New APIC support code:

- The apic interrupt entry points have been rewritten so that each entry
point can serve 32 different vectors. When the entry is executed, it
uses one of the 32-bit ISR registers to determine which vector in its
assigned range was triggered. Thus, the apic code can support 159
different interrupt vectors with only 5 entry points.
- We now always to disable the local APIC to work around an errata in
certain PPros and then re-enable it again if we decide to use the APICs
to route interrupts.
- We no longer map IO APICs or local APICs using special page table
entries. Instead, we just use pmap_mapdev(). We also no longer
export the virtual address of the local APIC as a global symbol to
the rest of the system, but only in local_apic.c. To aid this, the
APIC ID of each CPU is exported as a per-CPU variable.

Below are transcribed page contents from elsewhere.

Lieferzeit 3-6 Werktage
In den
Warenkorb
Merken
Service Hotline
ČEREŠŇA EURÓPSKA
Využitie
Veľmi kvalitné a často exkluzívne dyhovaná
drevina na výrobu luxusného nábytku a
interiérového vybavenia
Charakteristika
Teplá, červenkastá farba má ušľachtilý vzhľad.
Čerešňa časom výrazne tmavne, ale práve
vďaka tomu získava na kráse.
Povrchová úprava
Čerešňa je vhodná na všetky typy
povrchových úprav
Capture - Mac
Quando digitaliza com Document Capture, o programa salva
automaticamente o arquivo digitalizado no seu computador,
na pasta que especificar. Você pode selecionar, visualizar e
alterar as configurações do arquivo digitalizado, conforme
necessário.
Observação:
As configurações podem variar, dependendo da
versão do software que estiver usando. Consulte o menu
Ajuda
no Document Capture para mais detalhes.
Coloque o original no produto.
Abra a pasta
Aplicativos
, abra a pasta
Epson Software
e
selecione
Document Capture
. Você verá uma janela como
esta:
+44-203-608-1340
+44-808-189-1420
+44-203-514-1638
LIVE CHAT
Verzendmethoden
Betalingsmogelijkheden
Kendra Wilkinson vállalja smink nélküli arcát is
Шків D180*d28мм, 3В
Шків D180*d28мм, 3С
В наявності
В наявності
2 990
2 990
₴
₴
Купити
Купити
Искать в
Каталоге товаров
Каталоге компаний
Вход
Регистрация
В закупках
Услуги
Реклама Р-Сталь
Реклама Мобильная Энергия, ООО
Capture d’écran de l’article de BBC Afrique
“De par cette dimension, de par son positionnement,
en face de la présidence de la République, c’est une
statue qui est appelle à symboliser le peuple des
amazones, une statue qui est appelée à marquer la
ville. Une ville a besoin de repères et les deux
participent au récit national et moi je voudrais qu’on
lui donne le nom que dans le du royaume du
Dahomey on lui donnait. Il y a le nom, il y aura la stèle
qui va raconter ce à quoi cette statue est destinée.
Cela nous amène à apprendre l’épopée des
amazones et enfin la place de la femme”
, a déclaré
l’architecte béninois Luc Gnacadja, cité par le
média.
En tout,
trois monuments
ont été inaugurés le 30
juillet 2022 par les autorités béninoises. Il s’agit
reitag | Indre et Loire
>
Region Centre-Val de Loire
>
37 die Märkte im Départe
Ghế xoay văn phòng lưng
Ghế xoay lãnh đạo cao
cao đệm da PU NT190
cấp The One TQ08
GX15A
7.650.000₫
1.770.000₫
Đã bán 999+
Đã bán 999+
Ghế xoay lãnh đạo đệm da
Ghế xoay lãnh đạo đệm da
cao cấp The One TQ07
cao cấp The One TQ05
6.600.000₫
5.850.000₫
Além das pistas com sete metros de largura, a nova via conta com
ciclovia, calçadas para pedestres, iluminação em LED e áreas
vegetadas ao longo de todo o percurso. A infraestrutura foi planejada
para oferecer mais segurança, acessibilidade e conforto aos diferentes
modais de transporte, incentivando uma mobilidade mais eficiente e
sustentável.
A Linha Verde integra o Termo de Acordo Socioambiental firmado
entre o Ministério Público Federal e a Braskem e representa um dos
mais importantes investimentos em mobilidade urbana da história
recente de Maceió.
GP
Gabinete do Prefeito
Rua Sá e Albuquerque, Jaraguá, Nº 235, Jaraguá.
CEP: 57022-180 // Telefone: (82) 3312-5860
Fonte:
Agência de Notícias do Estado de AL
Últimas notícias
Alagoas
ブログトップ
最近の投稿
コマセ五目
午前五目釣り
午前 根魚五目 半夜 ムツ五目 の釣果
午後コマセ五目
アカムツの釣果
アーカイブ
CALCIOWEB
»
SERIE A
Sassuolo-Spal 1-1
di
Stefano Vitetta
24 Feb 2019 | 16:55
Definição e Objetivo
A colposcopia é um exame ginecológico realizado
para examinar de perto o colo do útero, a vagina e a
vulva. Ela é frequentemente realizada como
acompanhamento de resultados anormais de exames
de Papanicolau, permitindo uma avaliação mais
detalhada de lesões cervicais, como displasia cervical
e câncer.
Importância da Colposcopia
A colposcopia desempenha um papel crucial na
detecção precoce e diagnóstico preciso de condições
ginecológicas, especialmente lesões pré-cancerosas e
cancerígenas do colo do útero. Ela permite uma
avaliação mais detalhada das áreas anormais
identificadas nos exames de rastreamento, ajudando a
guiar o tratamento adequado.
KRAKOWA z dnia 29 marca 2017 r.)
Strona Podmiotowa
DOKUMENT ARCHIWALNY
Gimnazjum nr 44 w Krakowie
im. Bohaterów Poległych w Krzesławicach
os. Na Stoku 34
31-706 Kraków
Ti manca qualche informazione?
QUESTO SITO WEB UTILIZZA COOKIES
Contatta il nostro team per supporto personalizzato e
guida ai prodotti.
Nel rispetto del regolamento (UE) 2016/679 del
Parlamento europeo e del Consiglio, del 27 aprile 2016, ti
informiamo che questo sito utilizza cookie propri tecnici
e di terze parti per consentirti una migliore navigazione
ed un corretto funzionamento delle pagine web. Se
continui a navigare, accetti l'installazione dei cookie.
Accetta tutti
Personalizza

- Interrupt sources are provided for each intpin on each IO APIC.
Currently, each source is given a unique interrupt vector meaning that
PCI interrupts are not shared on most machines with an I/O APIC.
That mapping for interrupt sources to interrupt vectors is up to the
APIC enumerator driver however.
- We no longer probe to see if we need to use mixed mode to route IRQ 0,
instead we always use mixed mode to route IRQ 0 for now. This can be
disabled via the 'NO_MIXED_MODE' kernel option.
- The npx(4) driver now always probes to see if a built-in FPU is present
since this test can now be performed with the new APIC code. However,
an SMP kernel will panic if there is more than one CPU and a built-in
FPU is not found.
- PCI interrupts are now properly routed when using APICs to route
interrupts, so remove the hack to psuedo-route interrupts when the
intpin register was read.
- The apic.h header was moved to apicreg.h and a new apicvar.h header
that declares the APIs used by the new APIC code was added.